The reason for the inefficiency is that your code repeatedly performs linear searches over the same list.

 

@tomleslie I wasn't claiming that you were claiming that any commands were threadsafe. Rather, I was addressing the following comment of yours:

Of course your original calculation should run multithreaded. At the moment I can't figure out why it doesn't....

@tomleslie The commands solve, fsolve, and int---like the vast majority of more-complicated Maple commands---aren't "thread safe". They can't be used with Threads. See ?index,threadsafe.

@taro There's no problem with the accuracy of your use of eval. The problem is with efficiency. Like I said, it forces the recomputation of the symbolic derivative every time that it's used. In other words, every time that you use eval(g(x), x= a), Maple does these steps:

x^2 is converted to 2*x, then a is substituted for x.

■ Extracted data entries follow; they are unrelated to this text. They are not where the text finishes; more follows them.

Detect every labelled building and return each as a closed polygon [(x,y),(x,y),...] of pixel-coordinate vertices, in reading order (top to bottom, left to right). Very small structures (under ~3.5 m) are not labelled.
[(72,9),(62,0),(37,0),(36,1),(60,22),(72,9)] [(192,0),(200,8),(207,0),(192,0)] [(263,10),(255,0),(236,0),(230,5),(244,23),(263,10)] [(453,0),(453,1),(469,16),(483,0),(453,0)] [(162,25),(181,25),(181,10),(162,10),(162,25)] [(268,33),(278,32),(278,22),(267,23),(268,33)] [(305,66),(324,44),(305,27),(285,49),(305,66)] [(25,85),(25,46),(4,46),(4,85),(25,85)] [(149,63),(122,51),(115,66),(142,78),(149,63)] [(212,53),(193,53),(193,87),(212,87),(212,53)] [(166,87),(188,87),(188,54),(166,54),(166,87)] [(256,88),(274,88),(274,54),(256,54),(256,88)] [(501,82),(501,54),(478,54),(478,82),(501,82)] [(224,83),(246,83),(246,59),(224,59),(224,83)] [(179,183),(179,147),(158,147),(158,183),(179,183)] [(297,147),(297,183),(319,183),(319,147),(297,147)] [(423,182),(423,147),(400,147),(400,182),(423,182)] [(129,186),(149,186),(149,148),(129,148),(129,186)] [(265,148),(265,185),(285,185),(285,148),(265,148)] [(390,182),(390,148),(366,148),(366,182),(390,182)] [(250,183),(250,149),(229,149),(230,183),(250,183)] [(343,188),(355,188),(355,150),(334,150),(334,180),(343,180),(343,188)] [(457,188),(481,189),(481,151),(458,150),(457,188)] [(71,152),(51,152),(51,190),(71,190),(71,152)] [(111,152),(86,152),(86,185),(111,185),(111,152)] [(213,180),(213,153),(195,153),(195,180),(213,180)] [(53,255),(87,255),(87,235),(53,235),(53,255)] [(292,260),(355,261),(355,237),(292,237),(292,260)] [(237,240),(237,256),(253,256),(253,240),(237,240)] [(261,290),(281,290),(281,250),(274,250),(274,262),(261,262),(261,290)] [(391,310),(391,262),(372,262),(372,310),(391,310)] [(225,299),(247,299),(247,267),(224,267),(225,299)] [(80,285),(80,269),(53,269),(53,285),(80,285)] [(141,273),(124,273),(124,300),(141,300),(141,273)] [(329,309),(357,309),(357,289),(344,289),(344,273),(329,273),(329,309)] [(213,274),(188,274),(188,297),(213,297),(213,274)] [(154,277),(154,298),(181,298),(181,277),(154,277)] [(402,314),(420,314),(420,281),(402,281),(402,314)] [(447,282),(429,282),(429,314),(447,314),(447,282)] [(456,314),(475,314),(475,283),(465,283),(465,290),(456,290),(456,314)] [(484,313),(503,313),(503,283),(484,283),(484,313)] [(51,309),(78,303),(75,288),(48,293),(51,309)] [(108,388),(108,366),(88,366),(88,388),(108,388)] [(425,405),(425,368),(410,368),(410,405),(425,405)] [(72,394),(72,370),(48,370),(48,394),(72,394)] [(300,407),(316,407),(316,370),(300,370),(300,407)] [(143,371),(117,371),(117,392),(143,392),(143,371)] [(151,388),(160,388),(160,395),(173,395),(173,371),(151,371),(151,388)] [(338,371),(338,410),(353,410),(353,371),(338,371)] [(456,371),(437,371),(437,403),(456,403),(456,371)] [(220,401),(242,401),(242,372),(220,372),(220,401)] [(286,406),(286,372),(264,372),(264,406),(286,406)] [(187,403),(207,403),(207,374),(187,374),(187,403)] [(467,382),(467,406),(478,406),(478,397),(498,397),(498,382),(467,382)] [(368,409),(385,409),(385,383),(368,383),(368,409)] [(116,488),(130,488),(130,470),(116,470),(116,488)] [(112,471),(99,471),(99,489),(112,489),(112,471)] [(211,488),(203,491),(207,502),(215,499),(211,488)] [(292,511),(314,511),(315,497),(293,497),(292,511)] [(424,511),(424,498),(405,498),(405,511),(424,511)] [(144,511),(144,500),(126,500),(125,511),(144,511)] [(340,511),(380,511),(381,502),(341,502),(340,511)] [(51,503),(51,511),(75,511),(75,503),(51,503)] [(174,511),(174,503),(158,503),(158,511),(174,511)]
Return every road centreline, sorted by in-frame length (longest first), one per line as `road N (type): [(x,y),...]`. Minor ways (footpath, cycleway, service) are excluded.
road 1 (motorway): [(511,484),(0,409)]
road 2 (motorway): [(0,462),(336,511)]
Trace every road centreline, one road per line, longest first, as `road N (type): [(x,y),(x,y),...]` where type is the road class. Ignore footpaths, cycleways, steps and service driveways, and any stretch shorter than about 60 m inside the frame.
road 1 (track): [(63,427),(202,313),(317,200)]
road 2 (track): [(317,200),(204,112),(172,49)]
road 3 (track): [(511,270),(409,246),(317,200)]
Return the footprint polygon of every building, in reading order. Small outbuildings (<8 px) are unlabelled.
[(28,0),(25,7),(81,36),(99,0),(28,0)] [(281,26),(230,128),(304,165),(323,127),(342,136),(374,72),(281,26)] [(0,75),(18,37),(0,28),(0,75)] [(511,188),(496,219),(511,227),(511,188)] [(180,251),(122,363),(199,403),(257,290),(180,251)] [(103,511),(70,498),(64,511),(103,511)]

Using D, the conversion x^2 to 2*x is done only once, at the time g is defined, and it's only the substitution step that's done for every invocation of g.

Here's an example showing the timing difference for a complicated function:

f:= unapply(randpoly([exp,sin,cos,arctan](x), degree= 23, dense), x):
g:= x-> diff(f(x),x):
gD:= D(f):
time(eval(g(x), x= 2));

     0.218

gc(); time(gD(2));

     0.109

gc(); time(eval(g(x), x= 3));

     0.234

gc(); time(gD(3));

     0.109

By "pre-subscript", do you mean the x in x[1] or x__1? By "pre-superscript", do you mean the x in x^2?

@taro Your use of eval isn't a good way to do this. I almost consider it an accident or a coincidence that it works at all. The biggest problem with it is that it forces the re-computation of the symbolic derivative every time it is used.

It can be done without D by using unapply:

f:= x-> x^2:
g:= unapply(diff(f(x),x), x);
g(2);

Indeed, D is essentially just a combination of unapply and diff.